Structured pruning based on importance scores is employed without retraining. Pruning costs are estimated based on model performance changes on a validation set.

Key Experimental Results

Main Results

Method NLVR2 (50% pruning) NLVR2 (70% pruning) VQA Image-Text Retrieval
Parameter pruning only Medium Poor Medium Medium
Token pruning only Medium Poor Medium Medium
Naive joint pruning Medium Poor Medium Medium
CoMP Best Significantly better Best Best

The advantage is particularly pronounced at high pruning ratios (70%+).

Ablation Study

Configuration High-pruning Performance Notes
w/o CIM (independent metrics) Noticeable drop Inconsistent metrics cause erroneous pruning
w/o MPS (fixed mode) Drop Suboptimal mode ordering
w/o random exploration Slight drop Susceptible to local optima
Full CoMP Best All components are necessary

Key Findings

  • The contribution of CIM becomes more pronounced at higher pruning ratios — at low pruning ratios, the impact of metric inconsistency is relatively minor.
  • The adaptive mode selection of MPS eliminates the need for manual tuning — the optimal strategy varies across tasks and models.
  • The optimal pruning ratios for visual and language components are indeed different, making uniform pruning suboptimal.

Highlights & Insights

  • Discovery of metric inconsistency: The mutual interference between parameter and token importance metrics had been previously overlooked; CIM's collaborative design addresses this problem elegantly.
  • Adaptive mode selection: Drawing inspiration from multi-armed bandit approaches (cost estimation + exploration), CoMP enables automated strategy selection during pruning.
  • Advantage at high pruning ratios: The gains are largest precisely in the high-compression regime most relevant to practical deployment.

Limitations & Future Work

  • The mode selection mechanism of MPS introduces additional computational overhead during pruning.
  • Validation is currently limited to the BLIP model family; applicability to architectures such as LLaVA requires further investigation.
  • Dynamic token pruning at inference time necessitates dedicated inference optimization.
  • Future work may explore joint compression with quantization.
  • vs.
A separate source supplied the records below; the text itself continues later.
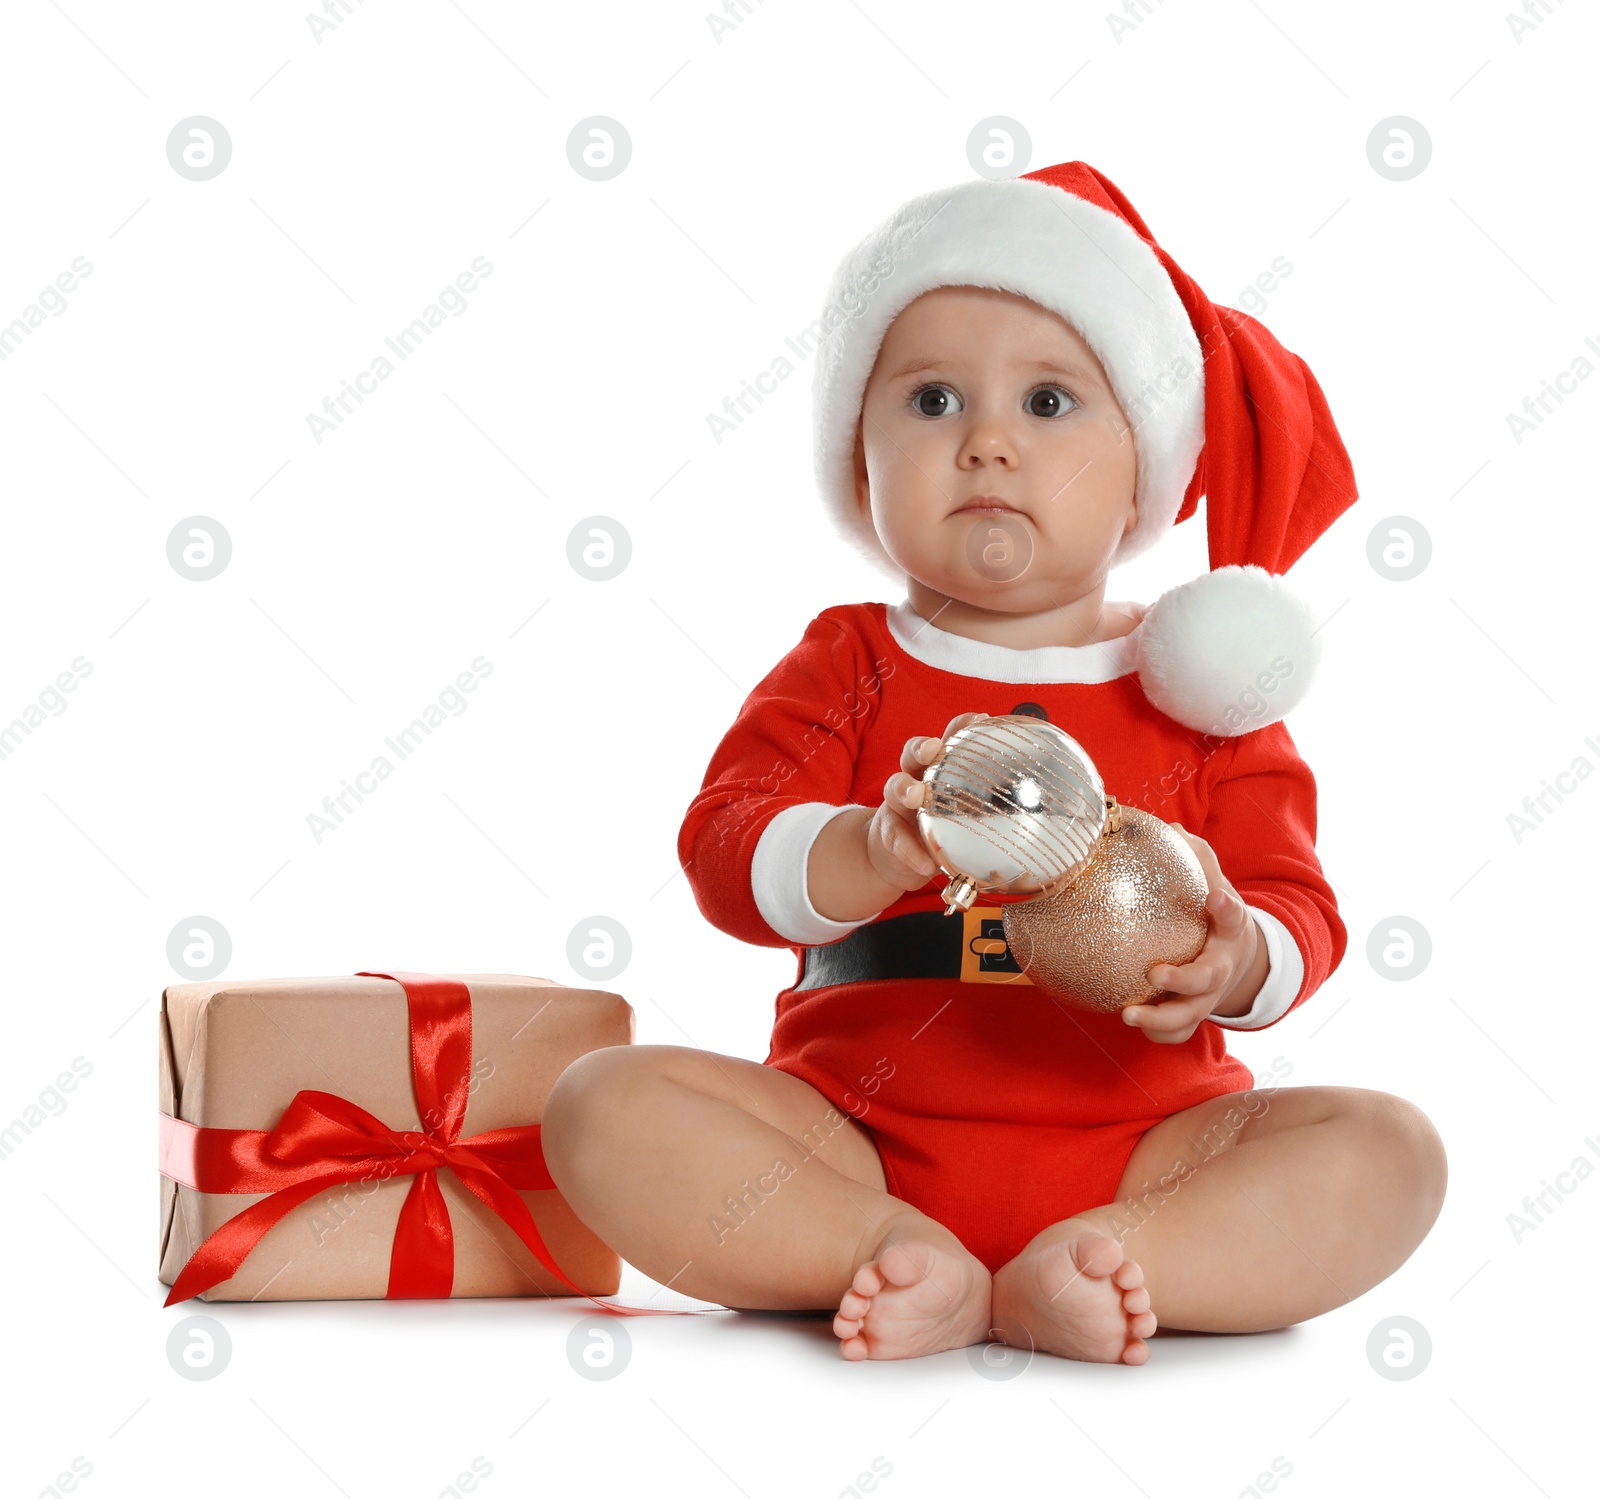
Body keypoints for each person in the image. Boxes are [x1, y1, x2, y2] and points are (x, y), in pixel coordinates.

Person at [542, 161, 1447, 1364]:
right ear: (857, 463)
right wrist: (869, 845)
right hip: (848, 1129)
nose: (984, 444)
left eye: (1051, 403)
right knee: (600, 1102)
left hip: (1142, 1143)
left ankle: (1113, 1258)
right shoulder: (850, 658)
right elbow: (723, 843)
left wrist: (1239, 952)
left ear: (1148, 469)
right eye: (928, 402)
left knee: (1389, 1150)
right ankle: (883, 1247)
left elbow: (1297, 905)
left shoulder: (1201, 692)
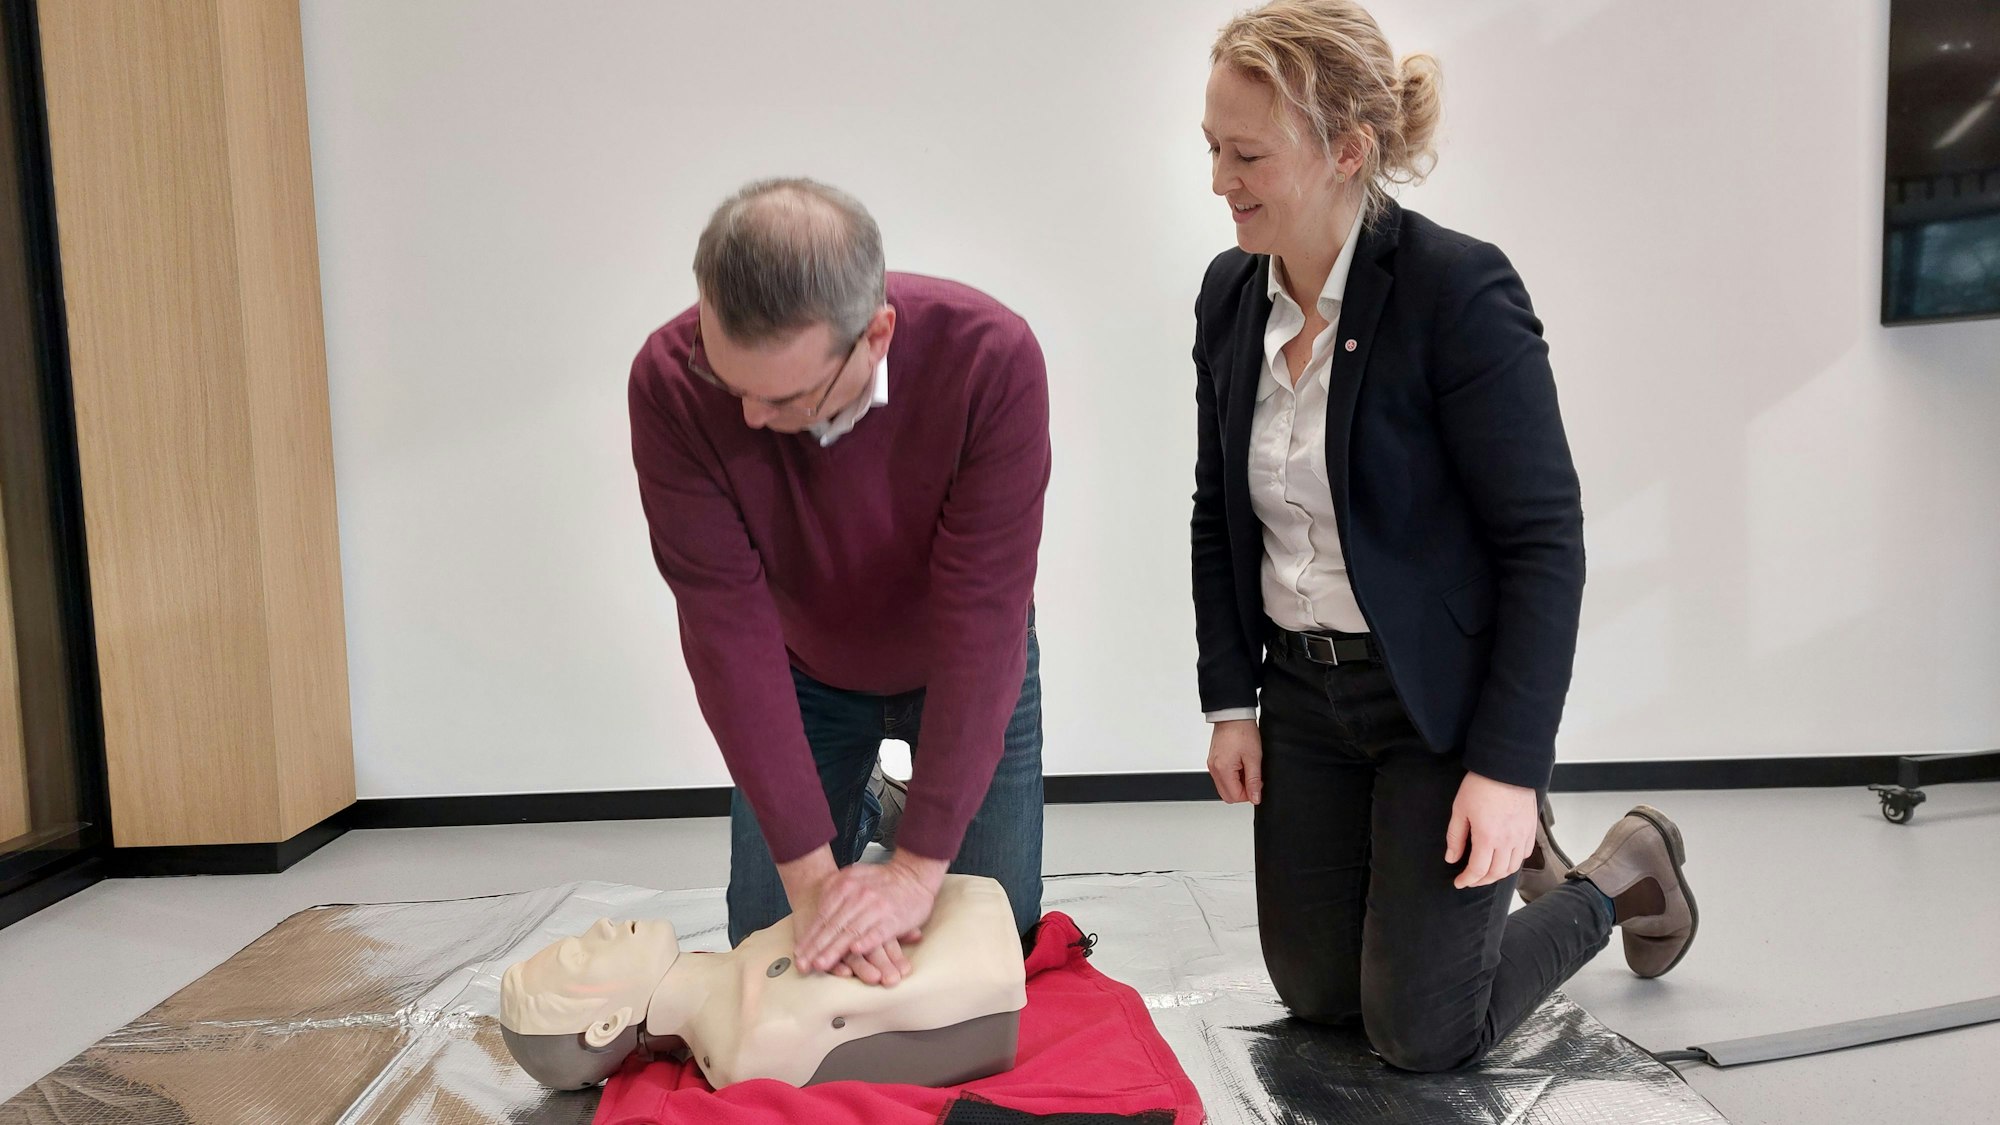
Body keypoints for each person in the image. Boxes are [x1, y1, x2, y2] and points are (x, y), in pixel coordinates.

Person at [1189, 0, 1698, 1072]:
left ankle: (1617, 871)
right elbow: (1216, 510)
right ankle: (1485, 875)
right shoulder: (1229, 295)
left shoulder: (1454, 289)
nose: (1218, 181)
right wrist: (1230, 701)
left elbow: (1540, 543)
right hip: (1303, 700)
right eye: (1210, 149)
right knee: (1317, 997)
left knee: (1421, 1034)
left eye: (1244, 154)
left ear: (1346, 150)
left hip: (1434, 712)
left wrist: (1505, 769)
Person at [628, 179, 1050, 987]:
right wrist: (815, 881)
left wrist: (918, 868)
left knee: (997, 944)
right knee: (773, 942)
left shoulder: (991, 361)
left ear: (876, 334)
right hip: (802, 670)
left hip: (957, 660)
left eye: (782, 395)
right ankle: (865, 803)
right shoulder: (673, 382)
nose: (748, 418)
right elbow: (726, 629)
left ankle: (900, 808)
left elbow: (982, 620)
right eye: (732, 384)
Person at [499, 875, 1027, 1090]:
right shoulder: (745, 1046)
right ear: (606, 1025)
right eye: (579, 957)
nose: (601, 926)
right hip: (986, 954)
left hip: (968, 909)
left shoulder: (740, 971)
UPop/EViT: Single-mode pruning methods that suffer steep performance degradation at high compression ratios.
  • vs. Naive joint pruning: Does not address metric inconsistency and underperforms even individual single-mode pruning methods.
  • vs. DepGraph/PLATON: Parameter-pruning-specific methods that lack compression along the token dimension.

Rating

  • Novelty: ⭐⭐⭐⭐ The identification of the metric inconsistency problem and the CIM design are genuinely novel.
  • Experimental Thoroughness: ⭐⭐⭐⭐ Comprehensive evaluation across multiple tasks and pruning ratios.
  • Writing Quality: ⭐⭐⭐⭐ Problem analysis is clear and figures are intuitive.
  • Value: ⭐⭐⭐⭐ Directly applicable to practical VLM deployment.